Scale the values to be between 0 and 1 and convert to a numpy array.

In [5]:
# Normalize data
scaler = MinMaxScaler()
data_scaled = scaler.fit_transform(data.values.reshape(-1, 1))

print(type(data_scaled))
print(data_scaled.shape)


<class 'numpy.ndarray'>
(3290, 1)


In [6]:

# Prepare data for LSTM
class TimeSeriesDataset(Dataset):
    def __init__(self, data, seq_length):
        self.data = data
        self.seq_length = seq_length

    def __len__(self):
        return len(self.data) - self.seq_length

    def __getitem__(self, index):
        X = self.data[index:index + self.seq_length]
        y = self.data[index + self.seq_length]
        return torch.tensor(X, dtype=torch.float32), torch.tensor(y, dtype=torch.float32)


In [7]:

seq_length = 24
dataset = TimeSeriesDataset(data_scaled, seq_length)

print(len(dataset))

3266


In [8]:

# Split data into training and testing
train_size = int(len(dataset) * 0.8)
test_size = len(dataset) - train_size

train_dataset, test_dataset = torch.utils.data.random_split(dataset, [train_size, test_size])
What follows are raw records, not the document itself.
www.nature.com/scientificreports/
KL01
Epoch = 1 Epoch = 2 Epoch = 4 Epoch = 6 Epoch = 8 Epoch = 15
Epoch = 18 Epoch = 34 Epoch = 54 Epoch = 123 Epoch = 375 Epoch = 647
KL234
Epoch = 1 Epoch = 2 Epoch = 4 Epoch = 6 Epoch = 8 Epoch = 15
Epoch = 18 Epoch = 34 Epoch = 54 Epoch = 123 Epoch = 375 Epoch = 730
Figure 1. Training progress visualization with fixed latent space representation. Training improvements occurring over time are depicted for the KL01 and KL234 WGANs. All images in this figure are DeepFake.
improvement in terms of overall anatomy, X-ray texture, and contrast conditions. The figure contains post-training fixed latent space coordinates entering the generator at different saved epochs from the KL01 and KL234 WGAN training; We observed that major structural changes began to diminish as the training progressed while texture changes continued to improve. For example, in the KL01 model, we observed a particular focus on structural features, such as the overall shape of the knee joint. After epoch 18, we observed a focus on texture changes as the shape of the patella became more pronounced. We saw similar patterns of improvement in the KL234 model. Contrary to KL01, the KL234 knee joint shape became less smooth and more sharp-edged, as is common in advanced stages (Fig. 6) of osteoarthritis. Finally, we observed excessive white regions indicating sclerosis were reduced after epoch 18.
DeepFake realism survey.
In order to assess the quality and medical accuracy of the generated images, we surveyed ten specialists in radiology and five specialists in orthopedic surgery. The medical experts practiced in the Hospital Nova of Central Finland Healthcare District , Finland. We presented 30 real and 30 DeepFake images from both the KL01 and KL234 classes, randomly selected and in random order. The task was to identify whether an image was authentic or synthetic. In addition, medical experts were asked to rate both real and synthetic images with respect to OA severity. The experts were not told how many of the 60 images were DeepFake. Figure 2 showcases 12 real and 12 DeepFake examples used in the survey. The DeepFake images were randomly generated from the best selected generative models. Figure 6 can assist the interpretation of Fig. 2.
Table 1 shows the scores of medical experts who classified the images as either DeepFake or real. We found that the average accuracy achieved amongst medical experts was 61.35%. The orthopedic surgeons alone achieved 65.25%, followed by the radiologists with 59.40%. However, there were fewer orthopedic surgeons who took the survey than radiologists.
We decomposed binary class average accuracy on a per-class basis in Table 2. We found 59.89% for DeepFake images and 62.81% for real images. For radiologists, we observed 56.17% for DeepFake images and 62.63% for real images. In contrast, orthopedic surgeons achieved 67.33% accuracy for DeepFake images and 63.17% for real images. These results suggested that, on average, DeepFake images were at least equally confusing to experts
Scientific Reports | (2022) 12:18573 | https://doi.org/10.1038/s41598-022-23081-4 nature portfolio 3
train_loader = DataLoader(train_dataset, batch_size=32, shuffle=True)
test_loader = DataLoader(test_dataset, batch_size=32, shuffle=False)

print(len(train_loader))
print(len(test_loader))


82
21


In [None]:
# let's look at the first batch
for X, y in train_loader:
    print(X.shape)
    print(y.shape)
    break


In [9]:

# Define the LSTM model
class LSTMModel(nn.Module):
    def __init__(self, input_size=1, hidden_size=50, output_size=1):
        super(LSTMModel, self).__init__()
        self.lstm = nn.LSTM(input_size, hidden_size, batch_first=True)
        self.fc = nn.Linear(hidden_size, output_size)

    def forward(self, x):
        x, _ = self.lstm(x)
        x = self.fc(x[:, -1, :])  # Use the output of the last time step
        return x


In [10]:
model = LSTMModel()
criterion = nn.MSELoss()
optimizer = torch.optim.Adam(model.parameters(), lr=0.001)


In [None]:
# Train the model
epochs = 20
for epoch in range(epochs):
    model.train()
    train_loss = 0.0
    for X, y in train_loader:
        X = X.unsqueeze(-1)  # Add input dimension
        y = y.unsqueeze(-1)  # Add target dimension

        optimizer.zero_grad()
        outputs = model(X)
        loss = criterion(outputs, y)
        loss.backward()
        optimizer.step()

        train_loss += loss.item()

    print(f"Epoch {epoch+1}/{epochs}, Loss: {train_loss/len(train_loader):.4f}")


In [None]:

# Evaluate the model
model.eval()
predictions = []
actuals = []
with torch.no_grad():
    for X, y in test_loader:
        X = X.unsqueeze(-1)
        y = y.unsqueeze(-1)
        preds = model(X)
        predictions.extend(preds.numpy())
        actuals.extend(y.numpy())


In [None]:

# Rescale predictions and actuals to original scale
predictions_rescaled = scaler.inverse_transform(predictions)
actuals_rescaled = scaler.inverse_transform(actuals)


In [None]:

# Plot results
plt.figure(figsize=(10, 6))
plt.plot(actuals_rescaled, label='True Values')
plt.plot(predictions_rescaled, label='Predicted Values', alpha=0.7)
plt.legend()
plt.show()

# Case Study and Discussion

## Real-world case study: Application of time series analysis

- **Case Study**: Let's explore a real-world case study where time series analysis is applied.
  - **Industry**: Choose an industry (e.g., finance, healthcare, retail).
  - **Problem Statement**: Define the problem that needs to be addressed using time series analysis.
  - **Data Collection**: Describe the data collection process and the type of data used.
  - **Model Selection**: Select appropriate time series models for the analysis.
  - **Analysis**: Perform the time series analysis and interpret the results.
  - **Outcome**: Discuss the outcomes and how the analysis helped in decision-making.
  
## Group discussion on potential projects or applications

- **Group Discussion**: Let's engage in a group discussion to brainstorm potential projects or applications of time series analysis.
  - **Project Ideas**: Share and discuss various project ideas that can benefit from time series analysis.
  - **Application Areas**: Identify different application areas such as finance, healthcare, retail, and more.
  - **Challenges**: Discuss the potential challenges and limitations of applying time series analysis in these projects.
  - **Collaboration**: Explore opportunities for collaboration and knowledge sharing within the group.